PROBLEM TO SOLVE:
Look below for the line containing "ng và tuổi thọ, bạn cần biết" and the line containing "M2639W1A0U-0001", then set down both and every line between them exactly, without pictures.

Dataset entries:
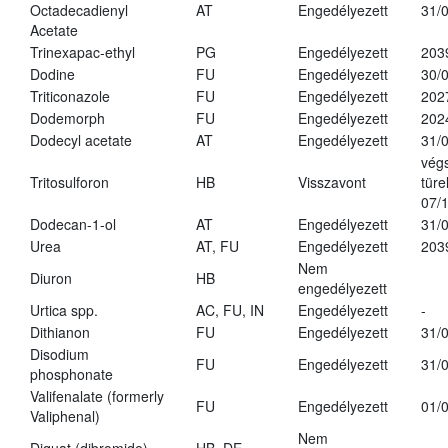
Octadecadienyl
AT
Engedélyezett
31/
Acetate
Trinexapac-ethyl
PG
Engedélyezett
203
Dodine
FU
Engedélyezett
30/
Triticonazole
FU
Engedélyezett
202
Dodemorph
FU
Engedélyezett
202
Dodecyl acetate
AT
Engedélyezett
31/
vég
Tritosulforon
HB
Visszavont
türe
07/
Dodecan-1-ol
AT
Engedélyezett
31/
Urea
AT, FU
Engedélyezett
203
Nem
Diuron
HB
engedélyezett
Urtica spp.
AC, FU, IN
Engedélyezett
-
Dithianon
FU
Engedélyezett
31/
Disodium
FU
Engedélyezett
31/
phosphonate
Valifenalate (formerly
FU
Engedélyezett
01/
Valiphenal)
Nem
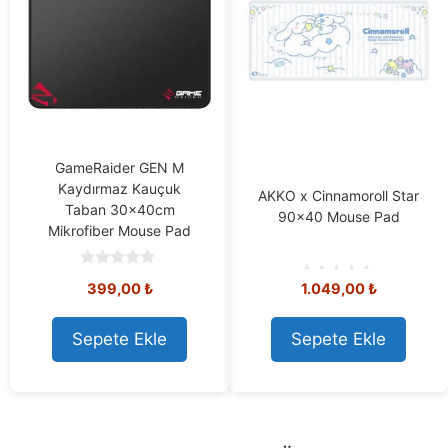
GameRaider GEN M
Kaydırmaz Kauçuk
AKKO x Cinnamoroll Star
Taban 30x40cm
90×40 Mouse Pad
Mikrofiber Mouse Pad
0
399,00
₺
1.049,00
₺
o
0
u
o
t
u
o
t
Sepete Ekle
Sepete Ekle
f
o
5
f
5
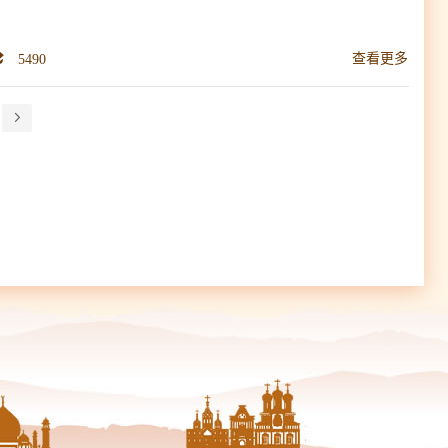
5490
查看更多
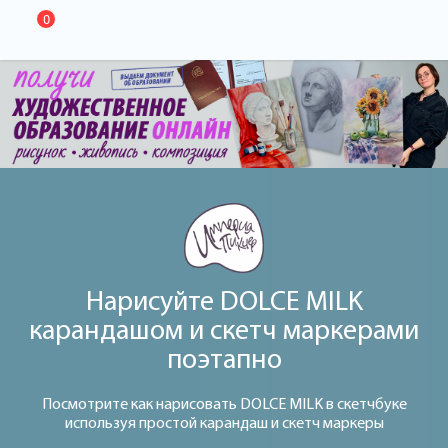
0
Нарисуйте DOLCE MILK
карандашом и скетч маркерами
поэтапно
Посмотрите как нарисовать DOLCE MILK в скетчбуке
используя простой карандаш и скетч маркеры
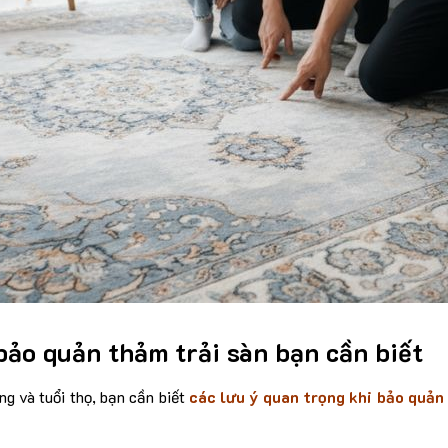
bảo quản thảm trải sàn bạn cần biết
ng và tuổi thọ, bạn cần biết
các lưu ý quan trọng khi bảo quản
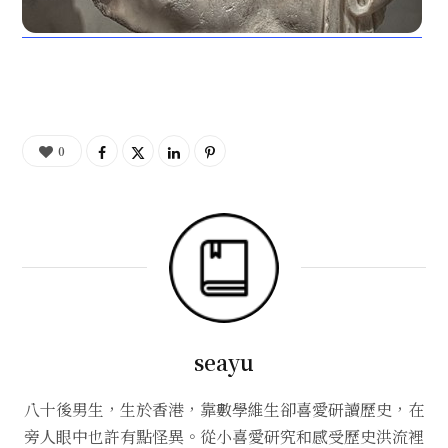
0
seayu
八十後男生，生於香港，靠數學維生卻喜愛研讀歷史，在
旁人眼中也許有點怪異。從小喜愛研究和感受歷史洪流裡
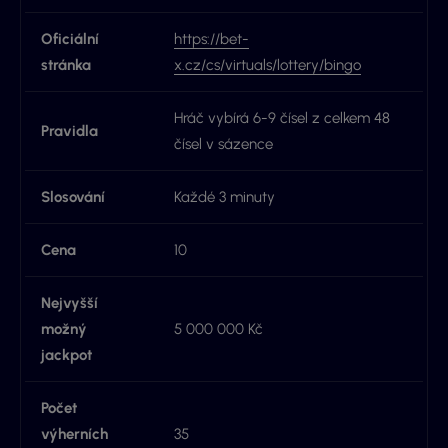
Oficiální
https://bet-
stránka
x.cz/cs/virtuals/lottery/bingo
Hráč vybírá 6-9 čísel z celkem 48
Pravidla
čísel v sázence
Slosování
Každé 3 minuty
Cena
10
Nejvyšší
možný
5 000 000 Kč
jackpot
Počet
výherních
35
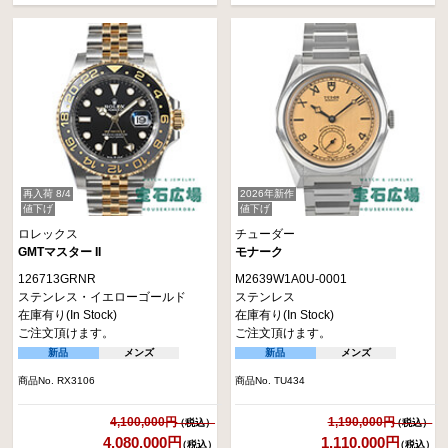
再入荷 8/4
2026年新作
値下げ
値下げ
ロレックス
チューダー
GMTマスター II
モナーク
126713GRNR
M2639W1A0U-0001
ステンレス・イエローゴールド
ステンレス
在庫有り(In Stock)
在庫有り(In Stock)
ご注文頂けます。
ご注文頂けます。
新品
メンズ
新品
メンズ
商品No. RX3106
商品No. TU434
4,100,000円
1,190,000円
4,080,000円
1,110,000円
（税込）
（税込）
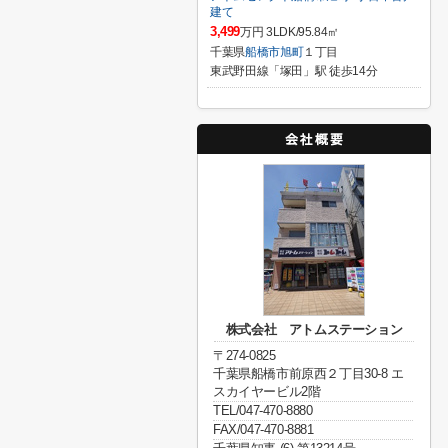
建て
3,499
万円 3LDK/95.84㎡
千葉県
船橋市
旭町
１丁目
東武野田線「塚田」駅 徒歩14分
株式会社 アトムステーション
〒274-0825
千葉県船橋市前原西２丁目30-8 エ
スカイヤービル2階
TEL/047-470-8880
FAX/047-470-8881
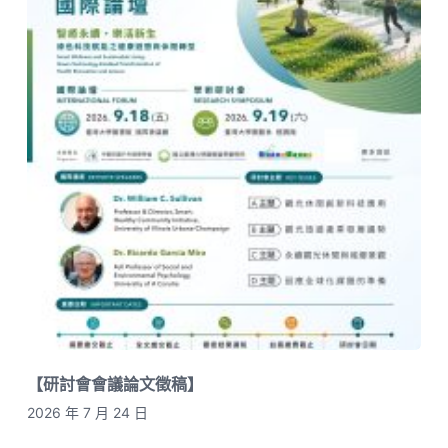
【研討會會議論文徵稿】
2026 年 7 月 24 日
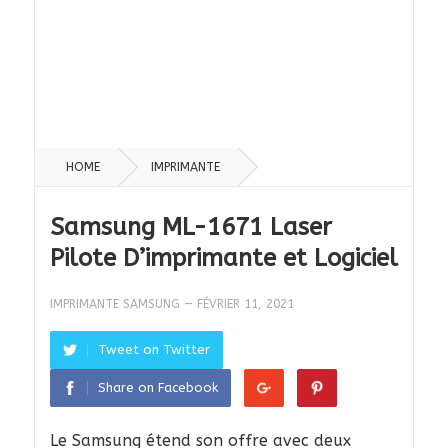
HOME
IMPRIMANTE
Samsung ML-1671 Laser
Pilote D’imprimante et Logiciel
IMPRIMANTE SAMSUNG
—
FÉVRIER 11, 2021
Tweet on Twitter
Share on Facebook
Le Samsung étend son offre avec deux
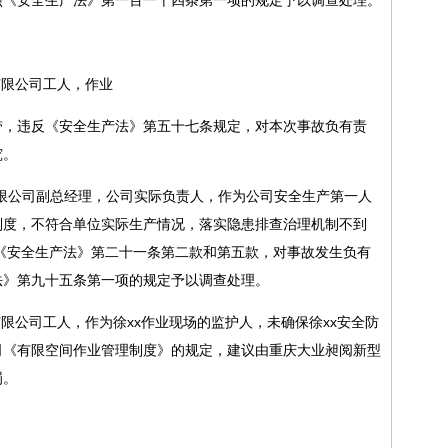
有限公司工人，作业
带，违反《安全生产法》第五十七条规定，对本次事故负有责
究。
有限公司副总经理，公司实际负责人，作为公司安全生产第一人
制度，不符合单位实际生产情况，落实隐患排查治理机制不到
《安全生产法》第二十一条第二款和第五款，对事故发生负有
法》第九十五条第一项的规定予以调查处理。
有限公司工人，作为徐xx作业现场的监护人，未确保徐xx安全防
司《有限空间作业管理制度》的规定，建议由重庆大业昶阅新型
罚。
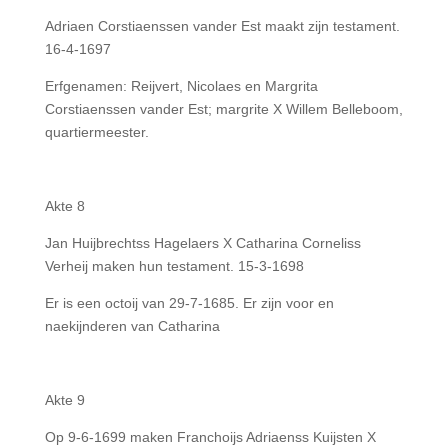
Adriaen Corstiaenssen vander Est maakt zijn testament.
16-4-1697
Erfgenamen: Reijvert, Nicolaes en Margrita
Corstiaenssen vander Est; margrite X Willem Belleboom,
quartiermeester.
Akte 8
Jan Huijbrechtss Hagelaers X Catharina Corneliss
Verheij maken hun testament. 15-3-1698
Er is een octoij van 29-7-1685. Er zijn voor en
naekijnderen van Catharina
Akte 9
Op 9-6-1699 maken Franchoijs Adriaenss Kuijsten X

RESULT FOR THIS EXERCISE:
ng và tuổi thọ, bạn cần biết
các lưu ý quan trọng khi bảo quản
0
seayu
八十後男生，生於香港，靠數學維生卻喜愛研讀歷史，在
旁人眼中也許有點怪異。從小喜愛研究和感受歷史洪流裡
Oficiální
https://bet-
stránka
x.cz/cs/virtuals/lottery/bingo
Hráč vybírá 6-9 čísel z celkem 48
Pravidla
čísel v sázence
Slosování
Každé 3 minuty
Cena
10
Nejvyšší
možný
5 000 000 Kč
jackpot
Počet
výherních
35
再入荷 8/4
2026年新作
値下げ
値下げ
ロレックス
チューダー
GMTマスター II
モナーク
126713GRNR
M2639W1A0U-0001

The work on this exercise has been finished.